Men carrying yamakasa, which are large 1-ton floats elaborately decorated for this festival, race through the streets of Hakata at full speed.
The sight of the men concentrating all their energy into the floats captivates the hearts of the spectators who number as many as 1 million people.
The yamakasa floats come in two categories, namely, colorful floats for decorative purposes called kazariyama, and floats to be carried in the festival known as kakiyama. The decorated floats are set up on the street corners on July 1st for display, and you can take a look at them while strolling through the city. They are almost 10 meters tall, and are decorated with samurai or popular anime character dolls produced through the expertise of master Hakata Doll craftsmen. Formerly, men used to run about carrying these tall decorated floats, but because they would get stuck on electric cables and lights, it was decided that they were more suited for display purposes only. The floats exhibited at the Kushida-jinja Shrine can be viewed all year round.

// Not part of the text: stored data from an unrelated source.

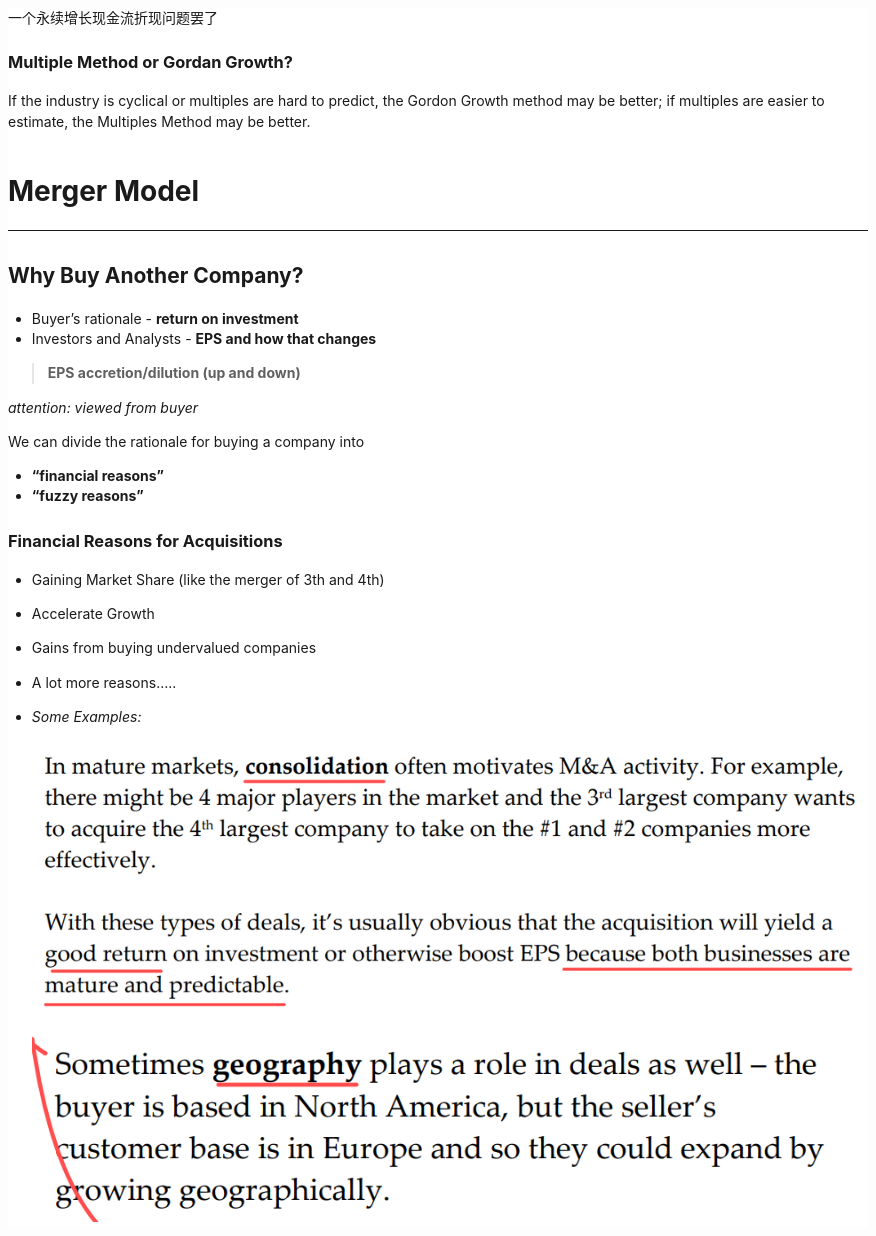 一个永续增长现金流折现问题罢了

### Multiple Method or Gordan Growth?

If the industry is cyclical or multiples are hard to predict, the Gordon Growth method may be better; if multiples are easier to estimate, the Multiples Method may be better.

# Merger Model

---

## Why Buy Another Company?

- Buyer’s rationale - **return on investment**
- Investors and Analysts - **EPS and how that changes**

> **EPS accretion/dilution (up and down)**
> 

*attention: viewed from buyer*

We can divide the rationale for buying a company into 

- **“financial reasons”**
- **“fuzzy reasons”**

### Financial Reasons for Acquisitions

- Gaining Market Share (like the merger of 3th and 4th)
- Accelerate Growth
- Gains from buying undervalued companies
- A lot more reasons…..
- *Some Examples:*
    
    ![Untitled](%E8%B4%A2%E5%8A%A1%E5%BB%BA%E6%A8%A1%2079092abc29f54cf487f62d03ee95f1ab/Untitled%2014.png)
    
    ![Untitled](%E8%B4%A2%E5%8A%A1%E5%BB%BA%E6%A8%A1%2079092abc29f54cf487f62d03ee95f1ab/Untitled%2015.png)
    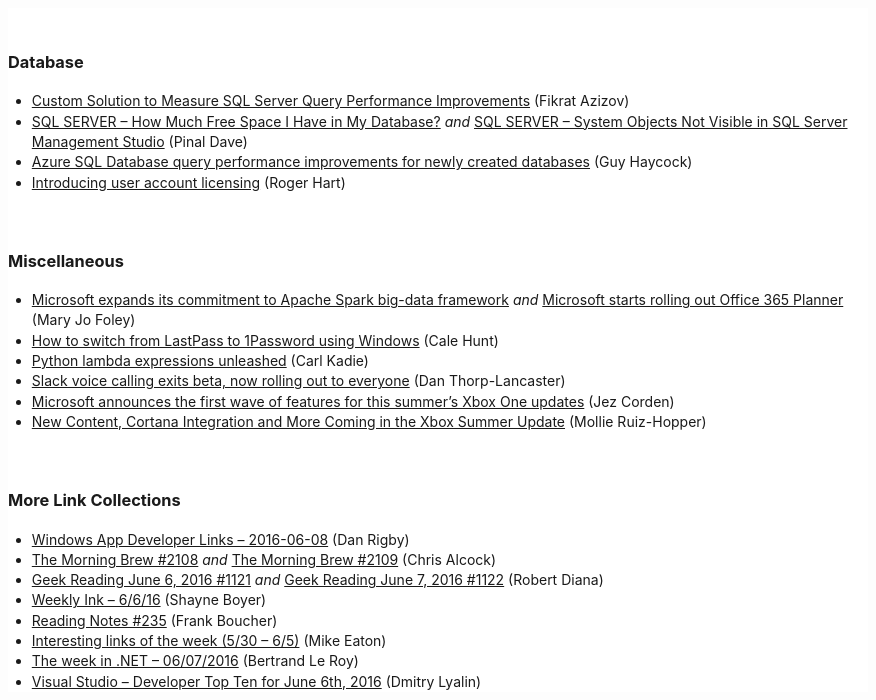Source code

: &nbsp;

### <a name="sql"></a>Database

  * <a href="http://feedproxy.google.com/~r/MSSQLTips-LatestSqlServerTips/~3/juNAeeJxMko/tip.asp" target="_blank">Custom Solution to Measure SQL Server Query Performance Improvements</a> (Fikrat Azizov)
  * <a href="http://blog.sqlauthority.com/2016/06/07/sql-server-much-free-space-database/" target="_blank">SQL SERVER – How Much Free Space I Have in My Database?</a> _and_ <a href="http://blog.sqlauthority.com/2016/06/08/sql-server-system-objects-not-visible-sql-server-management-studio/" target="_blank">SQL SERVER – System Objects Not Visible in SQL Server Management Studio</a> (Pinal Dave)
  * <a href="https://azure.microsoft.com/blog/azure-sql-database-query-performance-improvements-to-go-live-for-newly-created-databases-starting-mid-june-2016/" target="_blank">Azure SQL Database query performance improvements for newly created databases</a> (Guy Haycock)
  * <a href="http://www.red-gate.com/blog/building/introducing-user-account-licensing" target="_blank">Introducing user account licensing</a> (Roger Hart)

&nbsp;

### <a name="misc"></a>Miscellaneous

  * <a href="http://www.zdnet.com/article/microsoft-expands-its-commitment-to-apache-spark-big-data-framework/#ftag=RSSbaffb68" target="_blank">Microsoft expands its commitment to Apache Spark big-data framework</a> _and_ <a href="http://www.zdnet.com/article/microsoft-starts-rolling-out-office-365-planner/#ftag=RSSbaffb68" target="_blank">Microsoft starts rolling out Office 365 Planner</a> (Mary Jo Foley)
  * <a href="http://feedproxy.google.com/~r/wmexperts/~3/ERpTcOUTZoc/how-switch-lastpass-1password-using-windows" target="_blank">How to switch from LastPass to 1Password using Windows</a> (Cale Hunt)
  * <a href="https://blogs.msdn.microsoft.com/pythonengineering/2016/06/07/lambda-exp-unleashed/" target="_blank">Python lambda expressions unleashed</a> (Carl Kadie)
  * <a href="http://feedproxy.google.com/~r/androidcentral/~3/HOKZB8NOLSY/slack-voice-calling-exits-beta-now-rolling-out-everyone" target="_blank">Slack voice calling exits beta, now rolling out to everyone</a> (Dan Thorp-Lancaster)
  * <a href="http://feedproxy.google.com/~r/wmexperts/~3/r_HNS2xoSmM/xbox-team-announces-first-wave-features-xbox-one-update" target="_blank">Microsoft announces the first wave of features for this summer&#8217;s Xbox One updates</a> (Jez Corden)
  * <a href="http://blogs.windows.com/windowsexperience/2016/06/06/new-content-cortana-integration-and-more-coming-in-the-xbox-summer-update/?WT.mc_id=DX_MVP4025064" target="_blank">New Content, Cortana Integration and More Coming in the Xbox Summer Update</a> (Mollie Ruiz-Hopper)

&nbsp;

### <a name="links"></a>More Link Collections

  * <a href="http://windowsappdev.com/2016/06/windows-app-developer-links-2016-06-08/" target="_blank">Windows App Developer Links &#8211; 2016-06-08</a> (Dan Rigby)
  * <a href="http://feedproxy.google.com/~r/ReflectivePerspective/~3/GwPSe-I4zMc/" target="_blank">The Morning Brew #2108</a> _and_ <a href="http://feedproxy.google.com/~r/ReflectivePerspective/~3/6ChMzXltsB0/" target="_blank">The Morning Brew #2109</a> (Chris Alcock)
  * <a href="http://feeds.regulargeek.com/~r/RegularGeek/~3/5r3gvm5ikFQ/" target="_blank">Geek Reading June 6, 2016 #1121</a> _and_ <a href="http://feeds.regulargeek.com/~r/RegularGeek/~3/UOS9N5rZmUk/" target="_blank">Geek Reading June 7, 2016 #1122</a> (Robert Diana)
  * <a href="http://feedproxy.google.com/~r/Tattoocoder/~3/mOsI3dzPup0/" target="_blank">Weekly Ink &#8211; 6/6/16</a> (Shayne Boyer)
  * <a href="http://www.frankysnotes.com/2016/06/reading-notes-235.html" target="_blank">Reading Notes #235</a> (Frank Boucher)
  * <a href="https://samestuffdifferentday.com/2016/06/06/interesting-links-of-the-week-530-65/" target="_blank">Interesting links of the week (5/30 – 6/5)</a> (Mike Eaton)
  * <a href="https://blogs.msdn.microsoft.com/dotnet/2016/06/07/the-week-in-net-06072016/" target="_blank">The week in .NET – 06/07/2016</a> (Bertrand Le Roy)
  * <a href="http://www.lyalin.com/2016/06/06/visual-studio-developer-top-ten-for-june-6th-2016/" target="_blank">Visual Studio – Developer Top Ten for June 6th, 2016</a> (Dmitry Lyalin)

The carried floats are borne by the men from the 10th and the festival culminates in excitement on the 15th. Early in the morning, at 4:59 on this final day of the festival, the first float sets off at the signal of beating drums. This is a contest in which men compete on the time taken to race along a 5 km course, over more or less 30 minutes; although speed is important, they are also required to maintain a graceful and heroic style as they run carrying the floats on their shoulders.
The interesting thing about this festival is that the citizens of Hakata refrain from eating cucumbers during the festival period. Even if they happen to find slices of cucumber in a bowl of salad, they will pick them out. This practice is said to derive from the fact that the pattern of the round cucumber slices resembles the emblem of the festive deity called Gion-sama enshrined in Kushida-jinja Shrine.